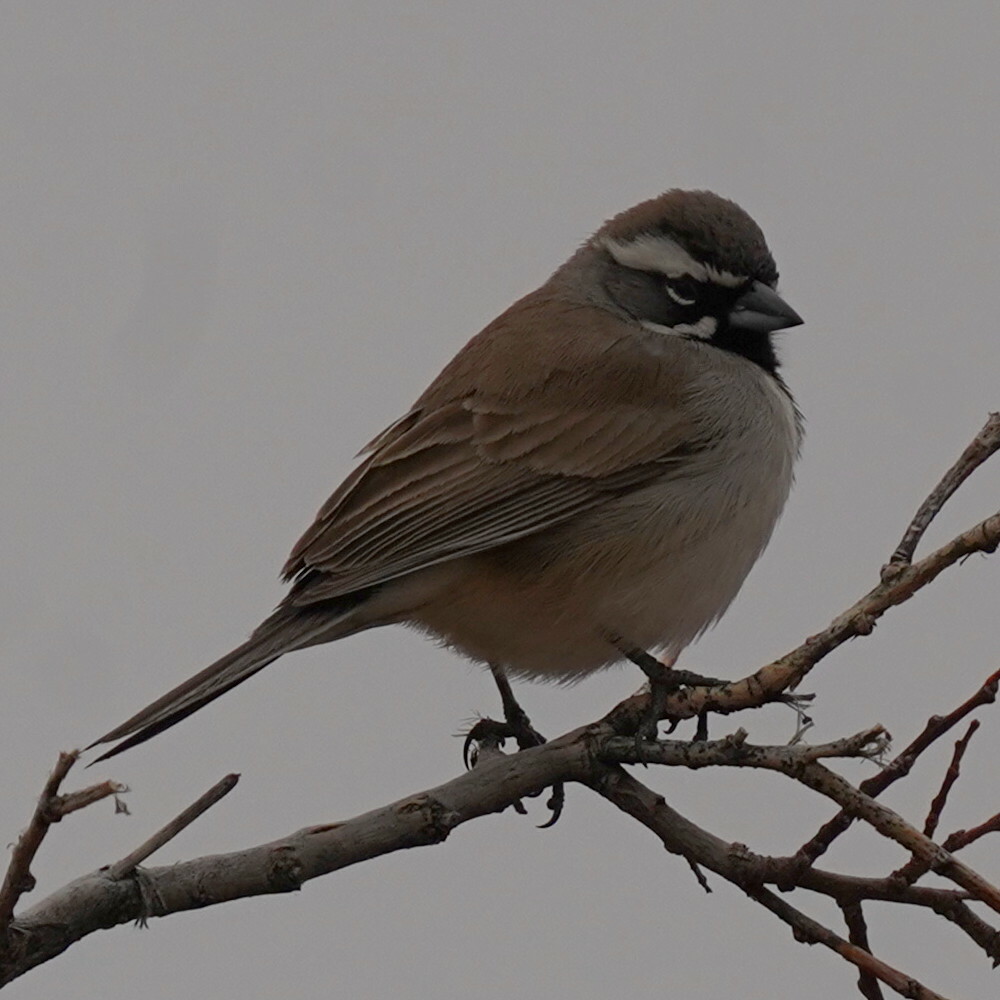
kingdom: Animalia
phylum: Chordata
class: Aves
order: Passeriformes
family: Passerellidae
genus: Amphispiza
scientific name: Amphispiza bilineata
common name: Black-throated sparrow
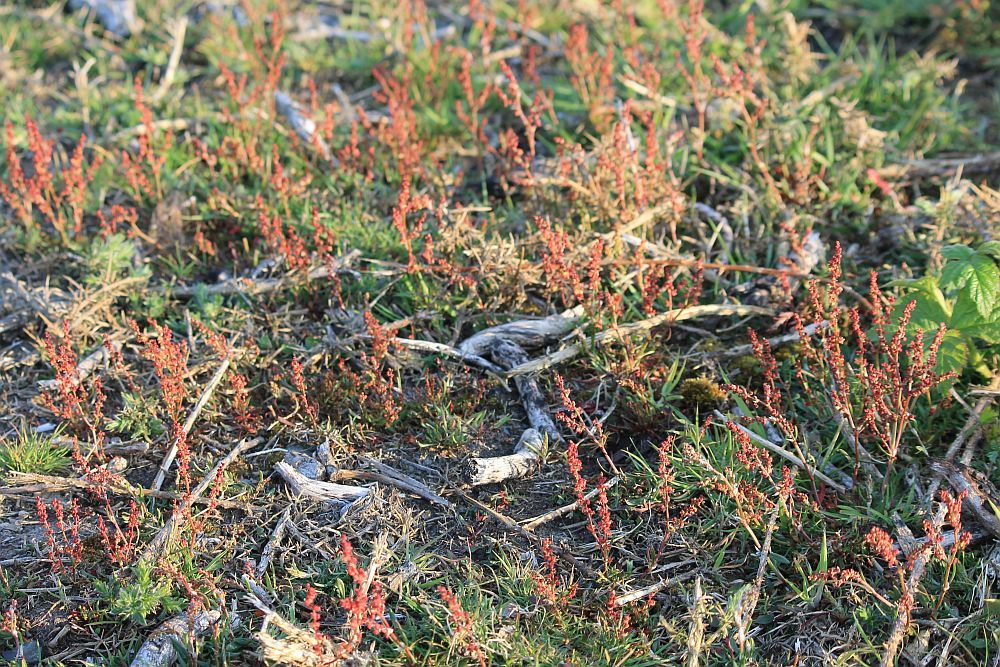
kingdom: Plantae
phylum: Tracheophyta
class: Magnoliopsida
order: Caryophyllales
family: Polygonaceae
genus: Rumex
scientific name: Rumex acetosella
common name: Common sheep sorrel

· · · · ·

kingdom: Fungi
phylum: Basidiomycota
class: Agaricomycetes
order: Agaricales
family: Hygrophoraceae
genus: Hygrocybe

· · · · ·

__Challenge__:
Write out the stretch of the listing from the line containing "kingdom: Animalia" through the line containing "common name: Common sheep sorrel", both included, reproducing each line without alteration. Leave the pictures out of your answer.

__Worked answer__:
kingdom: Animalia
phylum: Chordata
class: Aves
order: Passeriformes
family: Passerellidae
genus: Amphispiza
scientific name: Amphispiza bilineata
common name: Black-throated sparrow
kingdom: Plantae
phylum: Tracheophyta
class: Magnoliopsida
order: Caryophyllales
family: Polygonaceae
genus: Rumex
scientific name: Rumex acetosella
common name: Common sheep sorrel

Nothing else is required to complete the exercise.